Publicado 13/03/2026 23:09

Fletcher alerta para o "enorme impacto" do fechamento do Estreito de Ormuz nas operações humanitárias

Archivo - Arquivo - 12 de março de 2025, Nova York, Nova York, EUA: TOM FLETCHER, subsecretário-geral para Assuntos Humanitários e coordenador de Ajuda de Emergência, fala à imprensa sobre os novos rumos da ajuda humanitária em um momento de mudanças e re
Europa Press/Contacto/Bianca Otero - Arquivo

MADRID 14 mar. (EUROPA PRESS) - O secretário-geral adjunto das Nações Unidas para Assuntos Humanitários, Tom Fletcher, alertou para as graves consequências que o fechamento do Estreito de Ormuz pode ter para o bom andamento das operações humanitárias, devido às complicações nas cadeias de abastecimento.
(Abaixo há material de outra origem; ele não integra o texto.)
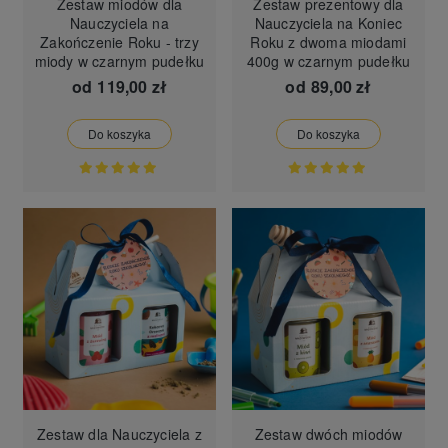
Zestaw miodów dla
Zestaw prezentowy dla
Nauczyciela na
Nauczyciela na Koniec
Zakończenie Roku - trzy
Roku z dwoma miodami
miody w czarnym pudełku
400g w czarnym pudełku
od
119,00 zł
od
89,00 zł
Do koszyka
Do koszyka
Zestaw dla Nauczyciela z
Zestaw dwóch miodów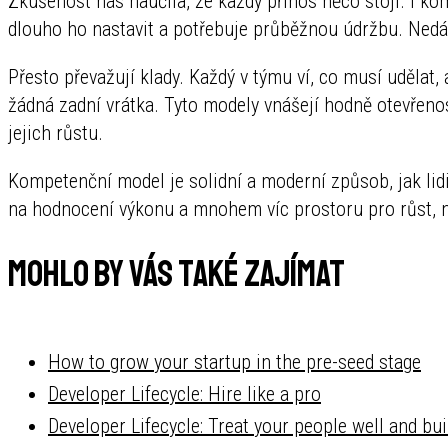
Zkušenost nás naučila, že každý přínos něco stojí. I k
dlouho ho nastavit a potřebuje průběžnou údržbu. Nedá
Přesto převažují klady. Každý v týmu ví, co musí udělat,
žádná zadní vrátka. Tyto modely vnášejí hodně otevřenos
jejich růstu.
Kompetenční model je solidní a moderní způsob, jak lid
na hodnocení výkonu a mnohem víc prostoru pro růst, n
Mohlo by vás také zajímat
How to grow your startup in the pre-seed stage
Developer Lifecycle: Hire like a pro
Developer Lifecycle: Treat your people well and bu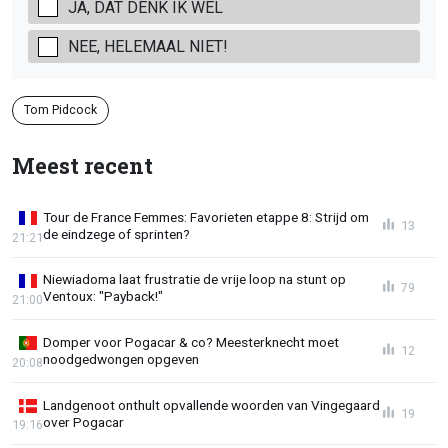
JA, DAT DENK IK WEL
NEE, HELEMAAL NIET!
Tom Pidcock
Meest recent
Tour de France Femmes: Favorieten etappe 8: Strijd om
13
de eindzege of sprinten?
21:21
Niewiadoma laat frustratie de vrije loop na stunt op
79
Ventoux: "Payback!"
21:00
Domper voor Pogacar & co? Meesterknecht moet
12
noodgedwongen opgeven
20:08
Landgenoot onthult opvallende woorden van Vingegaard
19
over Pogacar
19:16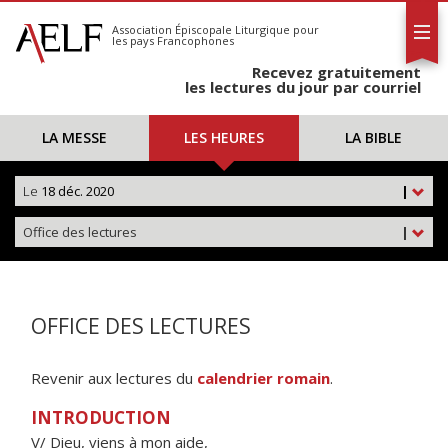
L'AELF
S'abonner
Association Épiscopale Liturgique
pour
les pays Francophones
Calendrier
Recevez gratuitement
Contact
les lectures du jour par courriel
LA MESSE
LES HEURES
LA BIBLE
Le
18 déc. 2020
|
Office des lectures
|
OFFICE DES LECTURES
Revenir aux lectures du
calendrier romain
.
INTRODUCTION
V/ Dieu, viens à mon aide,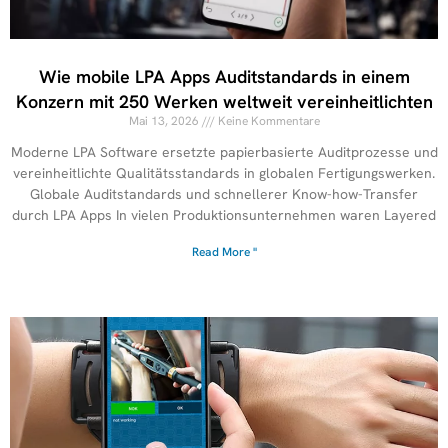
Wie mobile LPA Apps Auditstandards in einem
Konzern mit 250 Werken weltweit vereinheitlichten
Mai 13, 2026
Keine Kommentare
Moderne LPA Software ersetzte papierbasierte Auditprozesse und
vereinheitlichte Qualitätsstandards in globalen Fertigungswerken.
Globale Auditstandards und schnellerer Know-how-Transfer
durch LPA Apps In vielen Produktionsunternehmen waren Layered
Read More "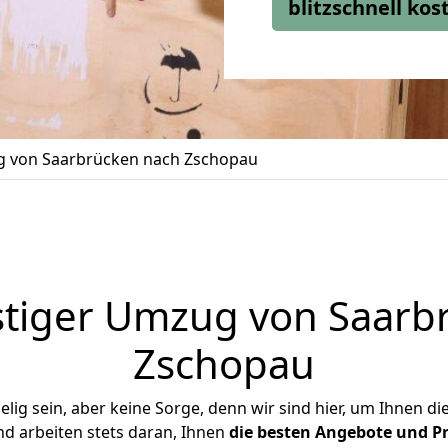
blitzschnell ko
 von Saarbrücken nach Zschopau
tiger Umzug von Saarb
Zschopau
ig sein, aber keine Sorge, denn wir sind hier, um Ihnen di
d arbeiten stets daran, Ihnen
die besten Angebote und Pr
"As consequências da guerra no Oriente Médio não se limitam à linha de frente. Além do impacto sobre a população civil, seus efeitos se estenderão aos mercados, às rotas marítimas e aéreas e aos preços dos alimentos, em toda a região e em nível mundial. O impacto sobre nosso trabalho humanitário para salvar vidas será imenso. Milhões de pessoas estão em risco”, afirmou. O aumento dos preços dos combustíveis, que provocou um aumento nos custos do transporte marítimo comercial, as interrupções nos voos e as dificuldades no tráfego marítimo retardaram a movimentação de mercadorias e pessoal, uma situação que coloca em risco a entrega de suprimentos humanitários, que podem demorar até seis meses a mais do que o previsto para chegar ao seu destino.

Fletcher lembrou que a “drástica” redução do tráfego no Estreito de Ormuz — que liga os golfos Pérsico e de Omã — desencadeia grandes dificuldades em todo o mundo “rapidamente”. “O transporte de alimentos, medicamentos, fertilizantes e outros suprimentos torna-se mais difícil e caro”, indicou.

No entanto, as equipes da ONU estão “fazendo todo o possível para antecipar essas interrupções” com a ativação de rotas alternativas e trabalhando “sem descanso” para garantir o fluxo de ajuda humanitária.

O chefe de Assuntos Humanitários da ONU revelou que está em conversações com os diversos atores “chave”, pressionando para permitir a passagem de produtos humanitários sem obstáculos pelo estreito. “As cadeias de abastecimento humanitárias são frágeis”, defendeu.

“Quando as rotas são fechadas e os custos disparam, a ajuda que podemos oferecer diminui, e as pessoas que mais precisam dela são as primeiras a perdê-la. Portanto, minha mensagem às partes em conflito e a todos aqueles que têm influência sobre elas é simples: deve-se permitir que a carga humanitária passe com segurança pelo Estreito de Ormuz”, concluiu Fletcher.